Across its 16 tracks, Taylor moves from electropop on “I Knew You Were Trouble” to the compulsively beltable “We Are Never Ever Getting Back Together”, pivots to gutting emotional storytelling on “All Too Well” and “I Almost Do”, only to bring up the mood again with feel-good anthem “Starlight”. For a generation of teenagers going through their first heartbreaks, jumps between intense emotions were a familiar experience. “I remember listening to ‘The Moment I Knew’ when I was going through a bad time.” Elizabeth tells us, the song being one of three additional tracks on the deluxe edition. “It really expresses the feeling of longing for someone that you love who isn’t really there for you and I felt connected to the lyrics. They helped me understand my own feelings and know I’m not the only one experiencing them.”

That Red signalled the start of Taylor’s rebellious, experimental era is another reason it resonated so well with teens at the time. Although continuing with the country-pop style she’d perfected over the romantic fantasies of Fearless and the incredibly personal, entirely self-written Speak Now; a new songwriting process meant that for Red, Taylor focused on the lyrics first, finding their overarching emotion before letting a new team of Britney and Kanye producers play with each song's individual sound. While the album was overall critically praised, its production was criticised for being inconsistent and unfocused.
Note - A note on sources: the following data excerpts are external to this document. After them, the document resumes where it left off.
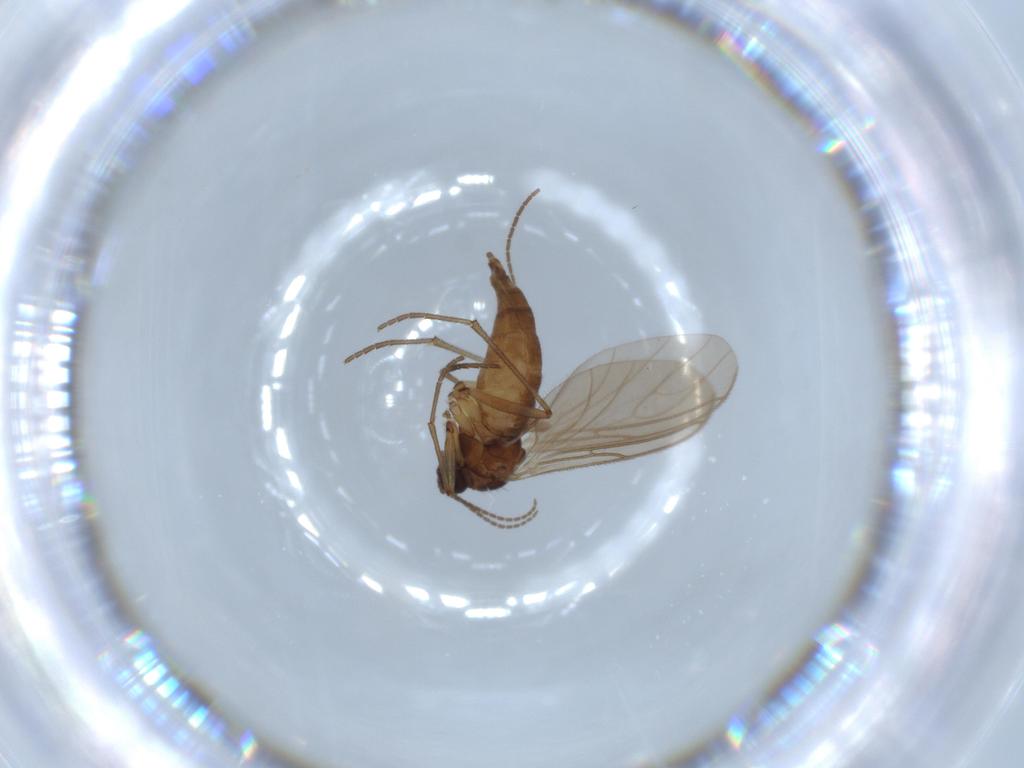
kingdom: Animalia
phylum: Arthropoda
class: Insecta
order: Diptera
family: Sciaridae
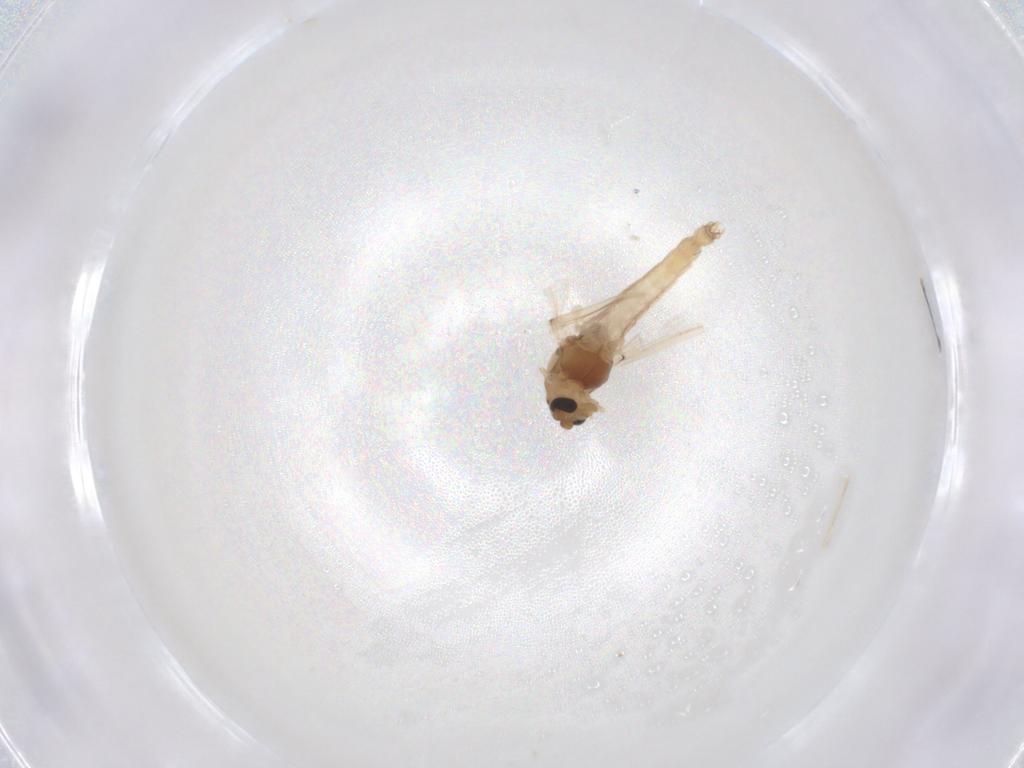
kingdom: Animalia
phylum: Arthropoda
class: Insecta
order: Diptera
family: Chironomidae
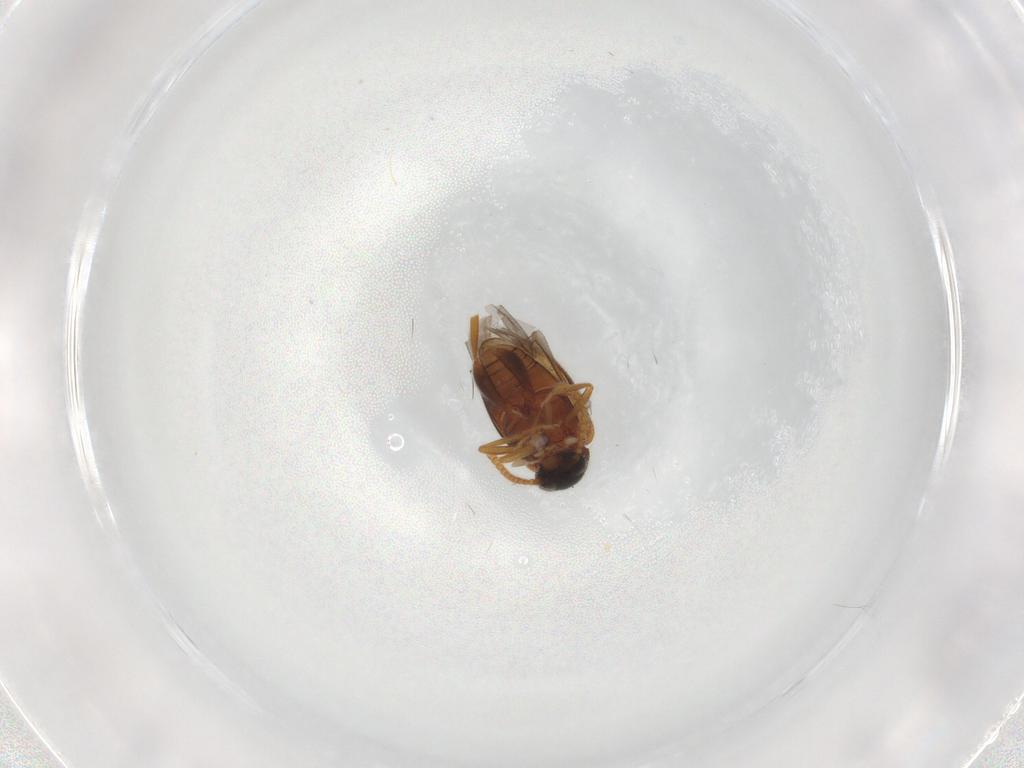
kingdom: Animalia
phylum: Arthropoda
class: Insecta
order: Coleoptera
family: Aderidae
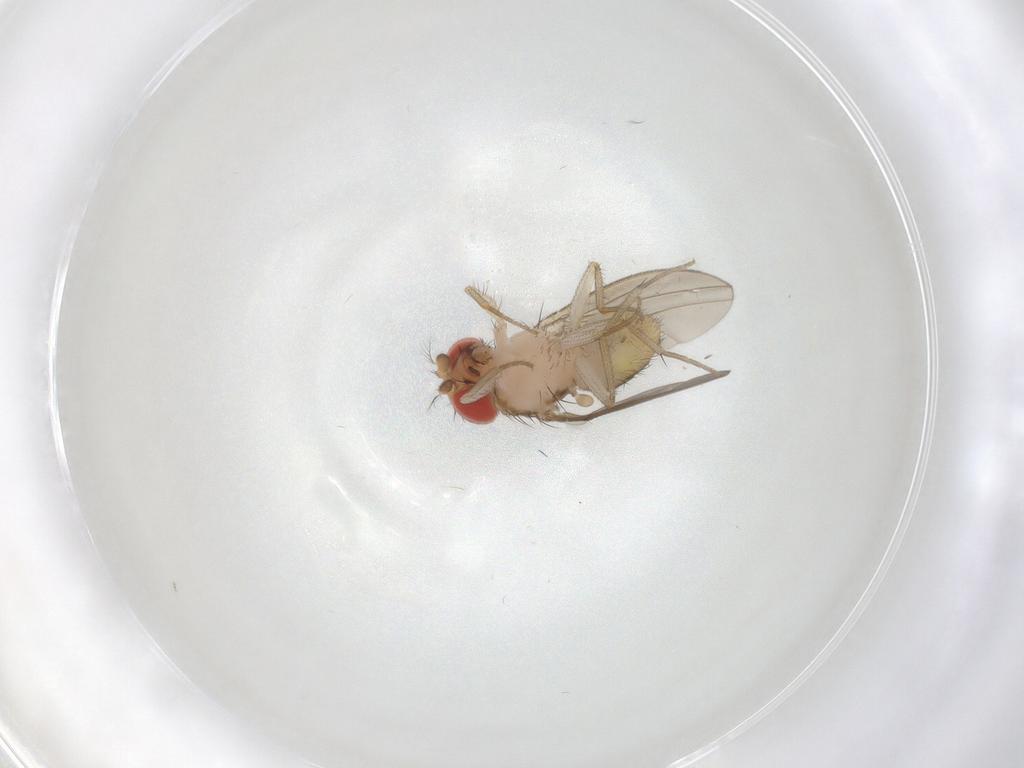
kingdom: Animalia
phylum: Arthropoda
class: Insecta
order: Diptera
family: Drosophilidae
But these criticisms ignore the artist’s intentionality — it reflected the volatile nature of young romances. “Musically and lyrically, Red resembled a heartbroken person. It was all over the place, a fractured mosaic of feelings that somehow all fit together,” Taylor wrote in an Instagram post announcing the re-release.
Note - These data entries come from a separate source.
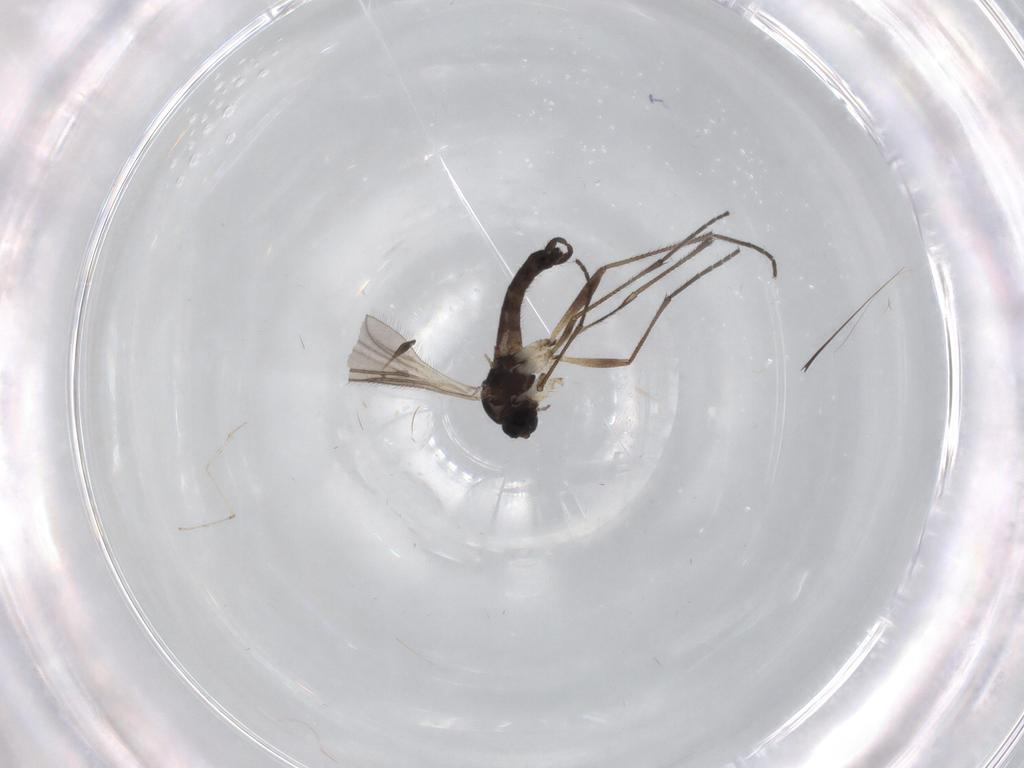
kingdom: Animalia
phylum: Arthropoda
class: Insecta
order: Diptera
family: Sciaridae
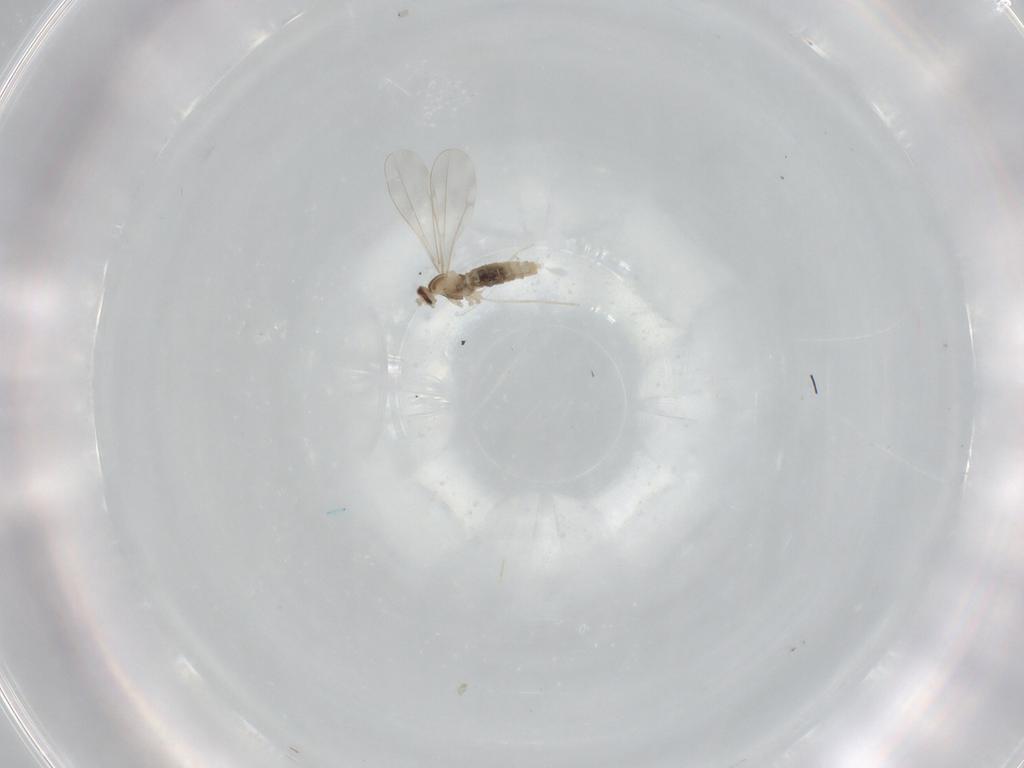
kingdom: Animalia
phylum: Arthropoda
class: Insecta
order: Diptera
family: Cecidomyiidae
Besides, it worked. The multi-genre sound she created would build the bridge for her move from country to fully-fledged pop star. While the album would reach the number one spot in charts across the world and birth four US top-ten singles, the ensuing Red Tour was, and to this day is still, the most successful country music tour ever.

Since, critics have noted Red’s impact on music across the board, with The New York Times suggesting the indie music of today is much closer aesthetically to Red than it is to its underground rock roots, which feels rather iconic for an album whose megahit lead single berates their ex for preferring “indie records that are much cooler than mine.” Then, of course, there are the unmistakable influences songs like “I Knew You Were Trouble” had on later popstars’ middle finger belters such as “Good 4 U” by Olivia Rodrigo, a proud Swiftie who would have only been nine at the time Red was released.

But even if they were too young to accurately relate to the subject matter, Red’s tongue-in-cheek, karaoke-classic singles still held a special place in the hearts of preteen Swifties. “At the time I didn't understand the pure magnitude and depth of the album. How do you describe heartbreak to a ten year old?” asks the now 19-year-old stan behind @swiftie_stephanie. But just last year, when the guy in the situationship she was in began to ghost her, Red helped Stephanie through the pain. Specifically, she played “I Almost Do”, a song about wanting to go back to a person you know is toxic. “I found comfort in knowing that Taylor also went through the same gut-wrenching pain I went through. The lyrics she writes are just so personal, and I feel as if she almost looked into my life and wrote them specifically for me.” she shares.

As Taylor revisits the album, now in her thirties, — adding an additional 11 songs that didn’t make the original cut, new duets with Phoebe Bridgers, Ed Sheeran and Chris Stapleton and a 10-minute long version of fan favourite “All Too Well” — she comes to it with a more mature sound and new perspective. “I’m not sure if it was pouring my thoughts into this album, hearing thousands of your voices sing the lyrics back to me in passionate solidarity, or if it was simply time, but something healed along the way,” Taylor reminisced in her statement.

“The album was comfort and solace in musical form,” Stephanie continues. “When you're going through heartbreak, you feel deeply alone with no one to turn to but you always have that one album you can depend on to help get you through it.” For many, we’re lucky enough to have that album be Red.